Ahh those pictures demonstrate your point perfectly. I forgot about one being aspheric and the other utilizing a reflector, although the same affect can still happen apart from 2 different focusing mechanisms (or whatever the technical term is).
I don’t really see why its necessary considering Peak Beam gives the official beam divergence on their website :shrugs:
I tried it myself. I got 0.133° for the central hotspot with maximum intensity. Their 1° value might be for the dimmer corona around the hotspot.
This is based on the following things:
Diameter of light source: 0.125mm (this is the diameter of the part of the arc with the highest luminance on the tip of the kathode)
Maximum focal length of reflector: 94mm
I calculated the spot size in different distances (using the thin lens equation) and then the divergance based on the size in two different distances and the distance between these two points (using the equation for beam divergance). Also note that while Peakbeam notes a spot size of 2in (5.2cm) in a distance of 30m, I only get 4cm at that distance with my calculation.
I won’t be surprised if it beats some of the best throwers in eyeball tests even if the ANSI figure isn’t as high. It has fewer lumens, so it must be keeping more photons in the hotspot. If it practically has no spill, it’ll be an awfully fun light to play with. The $299 price is better than I expected too.
I would wait before making conclusions. As you mention the robustness ist definitely something to keep in mind. The tint will be a bit different. We also don’t know how nice the light will be when defoccused. The spot might also be less even. Add to this the increased expense.
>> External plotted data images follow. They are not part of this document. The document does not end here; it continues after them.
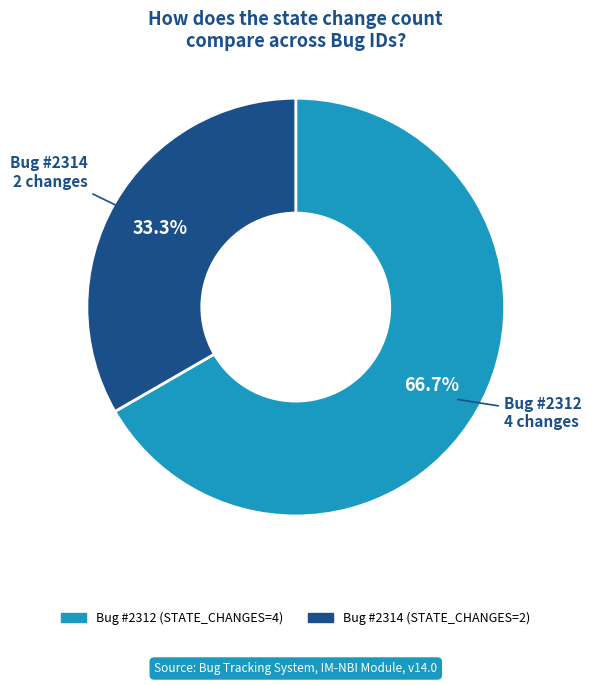

To the nearest percent, what is the average slice percentage?

50%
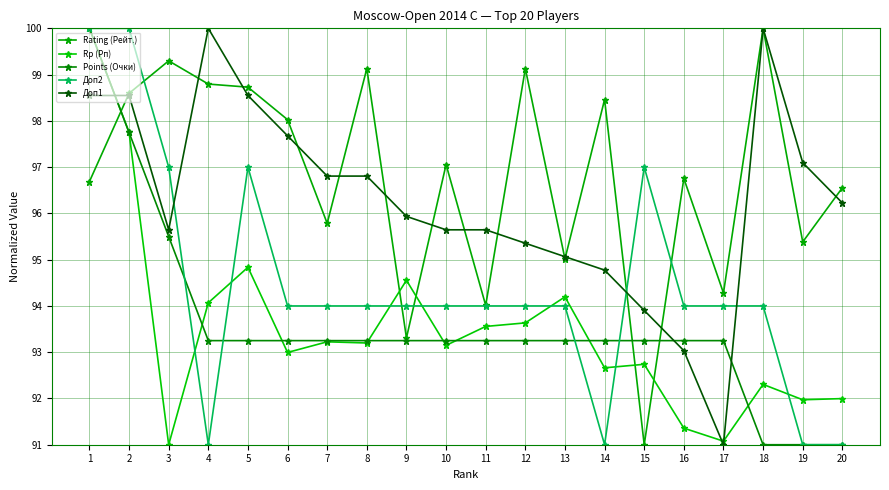

The value of Rp (Рп) at 7 is 134.9. True or false?

False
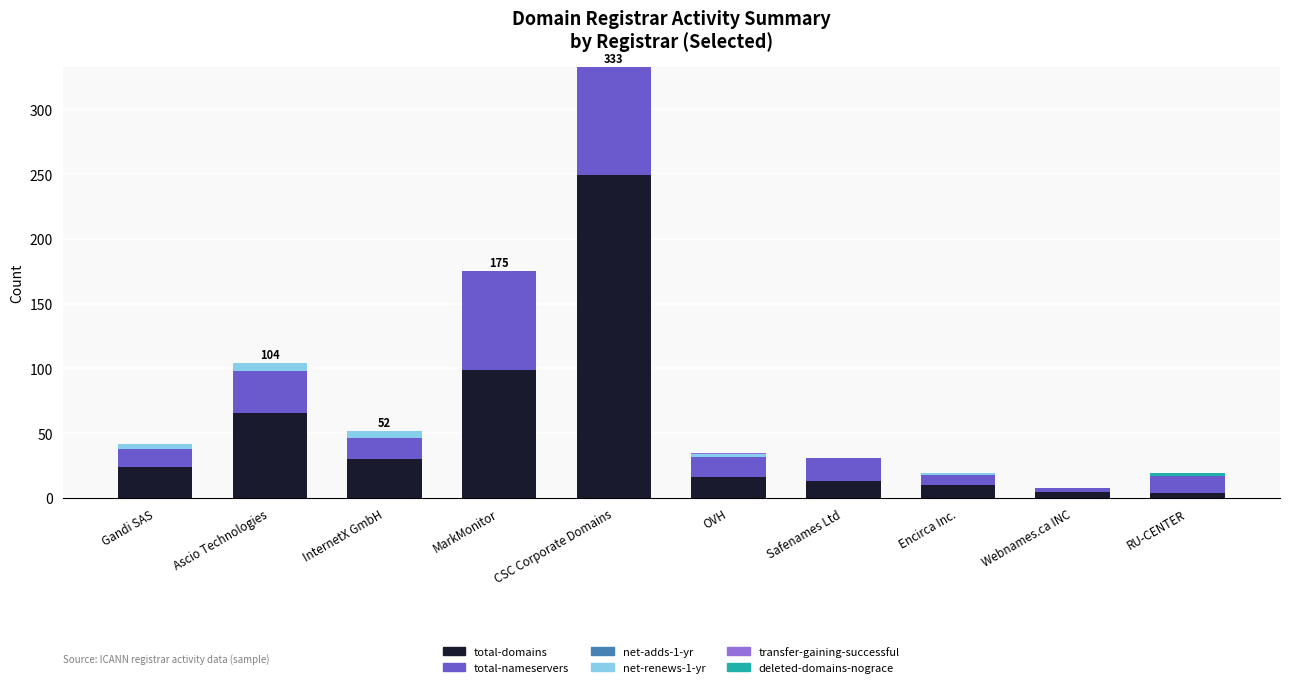

What is the sum of all total-domains values?

516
The blue /cyan point in the video of the WL20 beam (the W10 has a nice white spot) looks weird. Maybe the phosphor is not where it should be and the blue laser light is mixed with white light. I could imagine that this issue is one of the problems if using these new technology.
I'm sure that LED manufacturers (even those with experience in laser technology) present laser diodes with excited phosphor in one package in the next months / years. Maybe they look the same like the LED we know and maybe they could also easily be reflowed? I remember that Osram presented such a concept some time ago...
The blue in the middle just seems like chromatic aberration.
I’m not sure why there would be a blocked hole in the center, it is an aspheric light not a reflector light.
They may be using a phosphor with the laser diode placed behind it, which would require a piece of light-absorbing material directly in the center of the lens to prevent laser light form leaking.
If the center of the lens is blocked then that would create the “hole” that you can see in the video, and regular chromatic aberration would make it look blue.
At farther distances this hole and the blue tint would disappear.
The light is fixed focus single mode. Chromatic aberration is pretty significant. Could see no hole though. Tint differences were visible up to 20-30m. As it was indoors I could not check further distances.
No.
Corona happens to reflector flashlights that have a gradual decrease in intensity around the spot.
Aspheric lights have only a spot, no spill or corona.